The Supreme Court ruled school officials can censor an editorial or article because it is “inconsistent with the shared values of a civilized social order” — language used in the decision that Hiestand calls “crazy and unbelievable.” According to Hiestand, schools could declare an article “poorly written” or “inappropriate” so that is falls under this standard, opening it up to censorship.

“In these 37 states, lack of students’ first amendment protection is unbelievable in terms of its weakness and the sort of credence that we give to young voices,” Heistand said.

— Mike Hiestand

Even though it would be illegal in Calif. to censor any content that is not obscene or libelous, Schooler says that she would not attempt to censor the High Tide if there was an article that she considered inappropriate.

“It’s less about what you can or can’t write,” Schooler said. “I would ask that the newspaper is mindful of the role you play in the community and take that seriously. I would hope that the newspaper thinks through what its printing and remembers that it’s a representative of this entire school.”


Petitioning is a way of letting people know that change needs to occur, whether it be on a school-wide or a national level. Students are able to petition to administration or the district if they are unhappy with the way that things are being run. However, regardless of how vocal students are, administration does not necessarily have to listen to anything students say.

Despite this fact, Schooler encourages RUHS students to advocate for the improvements that they want to see.

“I love the idea of people having agency and pushing or asking questions, or looking for routes to improve and change things,” Schooler said. “Administration is a place to start.
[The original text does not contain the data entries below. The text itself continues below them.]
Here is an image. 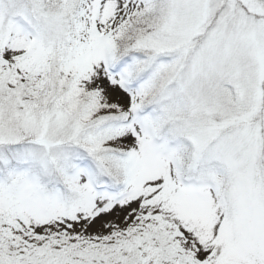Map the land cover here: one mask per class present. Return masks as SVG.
Returning a JSON list of instances; mask_svg holds the SVG:
<instances>
[{"label": "rangeland", "instance_id": "obj_1", "mask_svg": "<svg viewBox=\"0 0 264 264\" xmlns=\"http://www.w3.org/2000/svg\"><path fill=\"white\" fill-rule=\"evenodd\" d=\"M20 1L0 264H264V0H68L71 27Z\"/></svg>", "mask_w": 264, "mask_h": 264}, {"label": "trees", "instance_id": "obj_2", "mask_svg": "<svg viewBox=\"0 0 264 264\" xmlns=\"http://www.w3.org/2000/svg\"><path fill=\"white\" fill-rule=\"evenodd\" d=\"M20 2L27 8L35 21H39V14L43 16L65 13L69 18V27L72 26V12H74V9L72 10L71 7L75 8V1L74 3L68 0H35V3L32 0H21ZM135 52L136 50L133 49L126 56ZM255 177L258 178V174Z\"/></svg>", "mask_w": 264, "mask_h": 264}]
</instances>
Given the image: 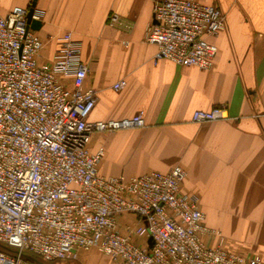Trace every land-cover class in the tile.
I'll list each match as a JSON object with an SVG mask.
<instances>
[{
  "label": "built area",
  "instance_id": "built-area-1",
  "mask_svg": "<svg viewBox=\"0 0 264 264\" xmlns=\"http://www.w3.org/2000/svg\"><path fill=\"white\" fill-rule=\"evenodd\" d=\"M29 8L0 15V246L16 250L0 251V264H36L30 256L79 261L91 251L109 264H263L221 247L197 197L180 192V167L134 177L99 173L103 150L90 151L91 136L143 128V112L88 121L96 92L85 87L81 42L65 33L53 59L40 62L44 43L27 26ZM116 23L109 15L108 25ZM225 28L215 5L155 0L144 42L156 47L155 61L210 70L218 53L210 39ZM226 120L225 105L191 114L195 124ZM123 216L135 220L120 222ZM204 236L219 245L207 246Z\"/></svg>",
  "mask_w": 264,
  "mask_h": 264
},
{
  "label": "crops",
  "instance_id": "crops-1",
  "mask_svg": "<svg viewBox=\"0 0 264 264\" xmlns=\"http://www.w3.org/2000/svg\"><path fill=\"white\" fill-rule=\"evenodd\" d=\"M193 1L215 3L226 15V29L210 39L218 48L210 70L154 60L156 47L144 42V33L155 0H36L40 27L30 29L44 43L40 62L53 59L65 33L81 42L85 87L96 92L88 121L143 112V128L91 136L90 151L103 150L101 175L134 177L180 167V192L197 196L204 225L221 232L222 244L244 243L264 262V0ZM31 2L1 0L0 15ZM111 14L114 26L108 25ZM117 82L124 85L115 91ZM219 105L229 120L191 122L195 110ZM203 241L219 245L215 236Z\"/></svg>",
  "mask_w": 264,
  "mask_h": 264
},
{
  "label": "rangeland",
  "instance_id": "rangeland-1",
  "mask_svg": "<svg viewBox=\"0 0 264 264\" xmlns=\"http://www.w3.org/2000/svg\"><path fill=\"white\" fill-rule=\"evenodd\" d=\"M215 6H218L214 3ZM218 9L220 10V7L218 6ZM221 11V10H220ZM222 12V11H221ZM223 13V12H222ZM225 15V13H223ZM225 20H226V15H225ZM226 29V28H225ZM224 29V30H225ZM223 30V31H224ZM222 31V32H223ZM184 171V170H183ZM185 173V172H184ZM197 197V196H196ZM198 199V198H197ZM204 214V213H203ZM207 227V226H206ZM214 233L220 234L221 232L216 229V228H209ZM218 228V227H217ZM220 230H223L222 228H219ZM221 236V234H220ZM222 237V236H221ZM227 240V239H226ZM222 248L225 251L232 252V253H240L242 255H245L247 257L250 256H259L260 259L263 262L262 256L255 250H250L248 246H246L244 243H239V242H230L228 241L222 244ZM0 251L5 252L10 255H14L15 249H10V248H5L3 246H0ZM30 256V255H29ZM30 258L36 263V264H109V259L106 256L100 255L95 253L94 251L89 252L88 254L82 253V255L79 258V261H69V260H57L54 262H42L40 257L37 256H30ZM264 264V262H263Z\"/></svg>",
  "mask_w": 264,
  "mask_h": 264
},
{
  "label": "water",
  "instance_id": "water-1",
  "mask_svg": "<svg viewBox=\"0 0 264 264\" xmlns=\"http://www.w3.org/2000/svg\"><path fill=\"white\" fill-rule=\"evenodd\" d=\"M35 5H36V0H32L30 8L27 13V26L32 29L38 30L40 27V22L31 19Z\"/></svg>",
  "mask_w": 264,
  "mask_h": 264
}]
</instances>
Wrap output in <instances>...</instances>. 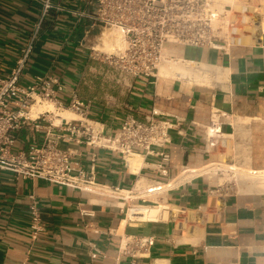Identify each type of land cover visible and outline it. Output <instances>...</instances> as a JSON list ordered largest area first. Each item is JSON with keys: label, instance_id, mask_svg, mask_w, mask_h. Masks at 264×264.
<instances>
[{"label": "crops", "instance_id": "1", "mask_svg": "<svg viewBox=\"0 0 264 264\" xmlns=\"http://www.w3.org/2000/svg\"><path fill=\"white\" fill-rule=\"evenodd\" d=\"M52 3L21 81L30 84L37 75L55 79L62 88L56 91L61 107L75 94L87 117L102 123L107 134L127 116L170 121L165 147L170 161L167 174H161L156 157L136 154L124 162L119 154L97 151V183L122 190L140 184L135 198L126 201L0 170V264H264L263 193L232 192L203 176L177 182L183 167L198 168L210 158L203 143L214 110L224 115L226 139L251 149L255 165L249 167L264 169V29L225 52L167 48L176 57L214 66L224 78L212 85L171 77L152 81L124 75L90 55L98 28L91 27L85 0ZM41 6V0H0V76L13 66ZM43 127L16 131L12 151L39 146ZM60 144L74 149L75 159L89 169L90 147ZM156 185L160 191L146 193ZM31 195L41 220L34 236ZM131 203H162L181 213L167 220L131 219ZM128 236L152 238V244L139 257L119 256L121 238Z\"/></svg>", "mask_w": 264, "mask_h": 264}, {"label": "built area", "instance_id": "2", "mask_svg": "<svg viewBox=\"0 0 264 264\" xmlns=\"http://www.w3.org/2000/svg\"><path fill=\"white\" fill-rule=\"evenodd\" d=\"M90 11L87 16L91 27L98 28V35L116 33L123 42L122 49L115 52H101L92 44L90 55L101 58L111 68L133 78L152 79L159 77L158 68L170 59L185 62L167 52L170 46H191L228 51L239 43L240 28L232 6L218 7L216 0H85ZM41 13L27 38L20 54L9 72L0 76V170H7L23 178H36L65 185L79 191L113 197L121 201L132 200L138 189L124 197L122 189L96 182L95 165L97 151L109 150L126 157L136 154L157 158V170L167 174L170 152L165 151L170 141L169 131L174 124L151 115L139 120L127 116L113 134H107L99 121L87 117L81 109V102L75 94L70 99L69 109L80 115L79 119H63L55 123L53 114L45 111L30 117L31 105L40 100H53L61 107L56 91L62 90L55 79L35 76L30 84L21 81L23 70L31 57L38 32L45 15L54 7L52 0H41ZM235 17V18H234ZM198 66L201 63L189 61ZM187 79L188 78H181ZM56 84V90L53 88ZM59 103V104H58ZM224 115L214 110L206 128L203 150L208 153L216 149L227 136L221 131ZM43 122L45 125H43ZM38 130L44 126V137L39 146L12 151L15 132L27 128ZM211 127L212 134L208 130ZM63 143L86 145L92 149L90 166L86 169L76 159L74 149L61 146ZM220 164V163H218ZM187 167H183L184 172ZM203 176V175H196ZM220 185V184H219ZM161 185L151 186L146 193L161 190ZM30 226L33 236L41 230L40 213L34 196L31 195ZM175 209H179L175 207ZM179 217L180 211H176ZM152 244V238L128 236L121 238L119 256L131 258L143 255Z\"/></svg>", "mask_w": 264, "mask_h": 264}, {"label": "bare ground", "instance_id": "3", "mask_svg": "<svg viewBox=\"0 0 264 264\" xmlns=\"http://www.w3.org/2000/svg\"><path fill=\"white\" fill-rule=\"evenodd\" d=\"M218 7H223L224 5H230L232 8L242 9L248 8L256 14L255 24L253 28L249 27L253 34H258L262 29H264V4L261 12H257L252 6H243L240 0H216ZM244 21H248L244 18ZM239 41L249 40V36L239 37ZM104 52H115L122 49L123 42L118 36L112 34H103L100 38V43L97 45ZM215 67L212 65L201 64L198 66L195 63L189 61L180 62L176 59L167 60L165 63L161 64L158 68V75L160 78H188L189 81L201 84L212 85L216 80H221L224 76L221 72H214ZM209 70V71H208ZM224 78V77H223ZM36 102L31 105L30 116L35 117L41 112L48 111L53 114L54 122L57 124L63 119L72 120L79 119L80 115L74 111H70L68 108L57 107L53 100L42 101L40 98H36ZM210 134H212V128L208 127ZM132 169L135 167L132 166ZM222 174V175H221ZM196 175L203 176H218L217 179L222 181L228 177H236L241 180H248L251 183L250 190H264V169H253L249 166L240 167L230 163H216L211 162L210 164L202 165L198 168L187 166L184 172H181L177 177V182L184 181ZM140 187V184L136 185V189ZM124 197H130V191L123 190ZM170 205L158 204V205H147L138 204L128 207L127 215L131 219L138 220H154L162 219L167 220L172 216H177L176 211L180 209H172Z\"/></svg>", "mask_w": 264, "mask_h": 264}, {"label": "rangeland", "instance_id": "4", "mask_svg": "<svg viewBox=\"0 0 264 264\" xmlns=\"http://www.w3.org/2000/svg\"><path fill=\"white\" fill-rule=\"evenodd\" d=\"M240 1H241V4H243V6H249V7L252 6L257 12L262 11L263 4H264V0H240ZM233 11H234L235 17L237 18L238 27L240 28L239 37L243 38L246 35L249 36V40L247 41L244 40V42L243 41H240V42L249 43L250 40L255 35L251 32L249 27L253 28V25L255 24V19L257 18L256 14L258 13H253L252 10L248 8H245L244 10L233 8ZM245 17L247 18L248 21H244ZM108 33L109 32H106L105 34H108ZM111 34L118 36L116 33H111ZM101 37L102 36L101 35L99 36L97 33L95 36V42L92 45L97 50L104 52L101 50L100 47L97 46L100 43ZM106 53H110V52H106ZM176 58H179V57H176ZM42 101H46V100H42ZM64 108H68V107H64ZM69 110L72 111L71 109ZM250 152H251L250 148L246 146H242V145L235 146L234 141L232 139H226V141L222 142L219 147H217L214 150L213 149L210 150V158L207 161H204L200 166L205 165V164H210L211 162H216V163L226 162L230 164L234 163L235 165L240 166V167L250 166V165L254 166L255 165L254 162L252 163V161H250ZM203 177H205V179H207L211 184L213 185L220 184V186L227 187L232 192H237V193L252 192V193H263L264 194V190H259V191L254 190V189L250 190L251 183L248 180H241L236 177H231V178L228 177L229 179H227L225 178L226 176H223L224 179L220 181L217 179L218 176H215V175L214 176L212 175L209 177L208 176L207 177L203 176ZM130 206H132V203L131 205H129V207ZM171 207H173L172 209L175 208L174 206H171Z\"/></svg>", "mask_w": 264, "mask_h": 264}]
</instances>
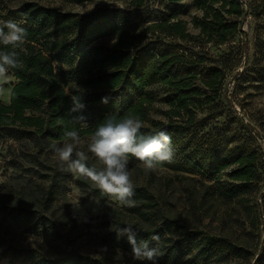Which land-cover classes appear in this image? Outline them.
I'll use <instances>...</instances> for the list:
<instances>
[{"label": "trees", "instance_id": "1", "mask_svg": "<svg viewBox=\"0 0 264 264\" xmlns=\"http://www.w3.org/2000/svg\"><path fill=\"white\" fill-rule=\"evenodd\" d=\"M60 1L81 4L92 0ZM145 1L130 0L135 15L102 9L79 17L34 2L10 6L0 0V20H15L27 30L25 43L16 50L23 67L10 70L14 84L9 104L0 101V140L13 143L10 148L17 146L30 166L41 167L39 159L46 161L53 144H62L64 133L73 129V116L82 115L89 123L86 129L75 126L84 139L107 116L122 118L131 114L142 120L143 133L164 130L171 137L173 161L158 168L195 181H216L217 175L229 170L227 178L235 185L209 194L228 203L257 193L260 176L256 155L228 148L225 143L202 135L197 119V114L211 108L218 98L224 73L202 67L203 60L196 64L186 48L165 42L170 38L191 44L202 39L207 44L225 45L238 33V24L230 18L243 15L241 5L236 0H192L193 7L202 14L192 20L199 33L192 36L186 24L178 20L176 11L172 15L140 14ZM164 1L177 5L183 0ZM143 18L145 24L150 23L144 28ZM147 33L156 37L148 41L144 35ZM106 38H112L109 45L98 44ZM0 50L11 48L0 45ZM153 87H160L165 94L161 99L165 110L158 111L163 120L150 117L156 102ZM71 95L81 97L86 106L83 111L70 112ZM104 97L108 98L107 103L101 102ZM130 162L140 164L134 157ZM87 164L94 165L89 161ZM30 166L27 170L36 174ZM40 178L39 184L15 191L16 203L4 205L3 212L15 230L39 238L44 248H12V260L20 264H104L103 259L67 245L65 223L56 216L60 184L54 181L58 176L53 173ZM76 184L85 198L95 197L102 203L115 201L114 205L119 206L106 208L101 219L109 242L122 252L131 253V246L127 236L118 237L116 230L131 225L138 241L147 240L150 247L159 248L157 264L254 261L247 242L233 243L191 230L170 216L157 217L154 197L144 187L134 185V205L129 207L103 196L86 177L78 175ZM12 194L13 189L9 188L3 200ZM153 235H158L159 240L153 241ZM3 242L0 239V248L5 246ZM255 264H264V250Z\"/></svg>", "mask_w": 264, "mask_h": 264}, {"label": "rangeland", "instance_id": "2", "mask_svg": "<svg viewBox=\"0 0 264 264\" xmlns=\"http://www.w3.org/2000/svg\"><path fill=\"white\" fill-rule=\"evenodd\" d=\"M4 1L10 6L34 2L79 17L102 9H119L136 14L130 6V0H92L81 4L60 0ZM236 1L241 5L243 15L239 19L230 18L238 24V33L225 45L207 44L202 39L191 44L170 38L165 39V42L186 48L196 64L203 60L205 63L202 67L217 68L224 73L225 80L218 98L211 108L198 113L197 119L202 135L225 143L228 148L256 155V170L260 176L258 192L232 203L211 198L210 193L224 191L228 186L235 185L227 178L229 170L217 175L216 181H195L163 168L146 171L140 164L133 162H129L128 168L133 184L146 188L153 195L157 217L170 216L191 230L225 238L233 243L245 245L244 242H247L249 251L254 255L252 264H255L264 250V0ZM174 11L178 20L186 24L187 32L197 36L199 33L194 29L192 20L201 18L202 14L193 7L192 0H183L177 5H170L164 0H146L145 9L140 14L155 12L172 15ZM145 21L143 18V28L150 25L145 24ZM144 35L148 41L156 37L151 33ZM111 42L112 38H106L98 44L109 45ZM13 84L12 78L5 87L11 88ZM151 92L156 102L150 117L163 120L158 111L165 110L161 102L165 97L164 91L160 87H153ZM0 101L9 104V96H0ZM89 143V138L81 139L80 150L88 156L87 161L102 167L88 151ZM9 144L0 140V239L5 243L0 248V264H20L11 258L12 248H44L39 238L15 230L5 216L3 207L16 203L15 191L20 187L39 184L40 175L51 176L53 173L58 176L54 182L60 184L55 202L56 216L65 223L69 235L67 245L81 253L103 259L104 264H149L135 261L131 253L115 248L106 237L101 218L106 208L116 206L115 201L102 203L95 197L85 198L76 184L78 175L61 169V162L53 149L48 152L46 161L44 158L39 159L43 166L38 167L30 166L19 148L14 145L10 148ZM29 166L33 167L36 174L32 173L33 170H27ZM61 179L63 181L59 182ZM9 188L13 189V194L3 200Z\"/></svg>", "mask_w": 264, "mask_h": 264}, {"label": "clouds", "instance_id": "3", "mask_svg": "<svg viewBox=\"0 0 264 264\" xmlns=\"http://www.w3.org/2000/svg\"><path fill=\"white\" fill-rule=\"evenodd\" d=\"M26 35L27 30L21 23L11 19L0 20V45L11 48V51L0 50V96L12 94V89L5 86L10 84L13 78L10 70L23 67L16 50L25 43ZM71 101L72 113L81 112L86 107L80 96L71 95ZM101 102L107 103L108 98H102ZM71 123L73 129L64 133L62 145L52 146L61 162V169L88 178L103 196L112 197L129 207L134 205L132 197L135 195L128 168L130 158L134 157L139 161V166L146 171H155L164 163L173 161L174 149L171 137L166 131L145 134L141 131L143 122L139 117L131 114L122 118L109 115L97 124L95 131L89 136L88 151L102 167L89 166L88 156L80 150V132L75 127L79 125L80 129H86L89 123L82 115L73 116ZM116 231L118 237L127 236L135 261L157 264L159 248L150 247L147 240L138 241L133 226L126 225ZM151 239L158 241L159 236L153 235ZM104 250L106 251V248Z\"/></svg>", "mask_w": 264, "mask_h": 264}]
</instances>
We might be the one enforcing the rule that you don’t like, [but] that doesn’t mean that I’m not also open to discussing it with students.”

Due Process

RUHS administration guarantees students their right to due process through what Brandt calls “progressive discipline.” This means conducting thorough investigations to find out who is responsible for the transgression.

“A good example of due process is really digging in deep and finding out who’s responsible for what, but we take our time with that,” Brandt said. “And you know, it’s innocent until proven guilty. And we look for evidence of the behavior and then there are consequences based on that evidence. That’s due process in our minds.”

Due process on campus means that everyone involved in the issue is asked for his or her perspective on what occurred.

“I want to hear what happened from your perspective, if there’s other people that were witness to it, or people that are involved that you think I need to speak to, I will speak to them. If the situation you were involved in had both a perpetrator and a victim, I would want both perspectives,” Schooler said. “And then based on as much evidence as possible, [I would] move forward with determining what seemed to happen, and what’s the appropriate response based on that, but never just based off of the account from one person.”